Cuando quería, Augello era capaz de complacer a todo el mundo.
—Hiciste muy bien.
—Le he dicho que estaba allí sólo y exclusivamente para prestar ayuda. Si quería, podía ir a comprarle unos cigarrillos. Me lo ha agradecido mucho.
—¿Han encontrado el cuerpo de Gargano?
—No, pero están desanimados. Han preguntado a un viejo pescador del lugar. Éste les ha dicho que, si no encuentran a Gargano retenido en alguna roca, a estas horas, a causa de las fuertes corrientes que hay por allí, el cadáver ya estará navegando rumbo a Tunicia. Por consiguiente, al atardecer, interrumpirán las tareas de búsqueda.
Apareció Fazio en la puerta. El comisario le indicó por señas que entrara y tomara asiento. Fazio ponía cara de circunstancias. Estaba claro que no podía con su alma.
—¿Y bien? —le preguntó Montalbano a Mimì.

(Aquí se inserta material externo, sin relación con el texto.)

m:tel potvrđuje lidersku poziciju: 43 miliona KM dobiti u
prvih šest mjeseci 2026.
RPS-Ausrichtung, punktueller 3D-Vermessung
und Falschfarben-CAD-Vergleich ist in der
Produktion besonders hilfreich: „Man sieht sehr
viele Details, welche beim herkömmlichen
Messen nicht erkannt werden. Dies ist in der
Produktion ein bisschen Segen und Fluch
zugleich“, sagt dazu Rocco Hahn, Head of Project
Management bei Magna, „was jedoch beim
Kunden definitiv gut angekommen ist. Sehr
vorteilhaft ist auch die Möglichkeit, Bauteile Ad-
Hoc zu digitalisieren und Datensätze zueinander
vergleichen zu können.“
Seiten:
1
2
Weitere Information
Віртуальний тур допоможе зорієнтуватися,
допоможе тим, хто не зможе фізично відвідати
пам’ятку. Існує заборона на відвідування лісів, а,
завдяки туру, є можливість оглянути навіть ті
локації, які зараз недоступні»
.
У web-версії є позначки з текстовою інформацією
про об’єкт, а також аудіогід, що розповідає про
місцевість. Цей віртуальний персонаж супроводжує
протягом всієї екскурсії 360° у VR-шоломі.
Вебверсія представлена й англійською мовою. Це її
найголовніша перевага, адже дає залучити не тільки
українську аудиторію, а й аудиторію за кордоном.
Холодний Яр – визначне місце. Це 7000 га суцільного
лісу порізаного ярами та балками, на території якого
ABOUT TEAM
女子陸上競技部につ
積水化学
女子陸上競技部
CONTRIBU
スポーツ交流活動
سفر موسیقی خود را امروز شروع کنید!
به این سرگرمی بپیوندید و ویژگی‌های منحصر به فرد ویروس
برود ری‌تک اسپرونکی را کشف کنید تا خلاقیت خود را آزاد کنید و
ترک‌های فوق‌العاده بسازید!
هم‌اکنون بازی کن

—Mañana por la mañana está prevista una rueda de prensa de Guarnotta.
—¿Sabes lo que dirá?
—Pues claro. De lo contrario, ¿por qué me habría desplazado hasta aquel infame lugar? Dirá que tanto Gargano como Pellegrino han sido víctimas de una venganza de la mafia, estafada por nuestro contable.
—Pero, lo digo y lo repito, ¿cómo se las arregló esta condenada mafia para saber con un día de antelación que Gargano no cumpliría sus compromisos y matarlo? Si lo hubieran matado el uno o el dos de septiembre, lo comprendería. Pero matarlo la víspera, ¿no te parece por lo menos un poco raro?
—Pues claro que me parece raro. Rarísimo. Pero eso pregúntaselo a Guarnotta y no a mí.
El comisario se volvió con una ancha sonrisa en los labios hacia Fazio.
—¡Dichosos los ojos!
—Voy muy cargado —dijo Fazio en tono pausado—. Llevo una carga de una tonelada.
Quería decir que tenía unas cartas muy importantes para jugar. Montalbano no le hizo ninguna pregunta, dejó que se tomara su tiempo y disfrutara de su hazaña. Después, Fazio se sacó del bolsillo una hojita de papel, la consultó y empezó a hablar.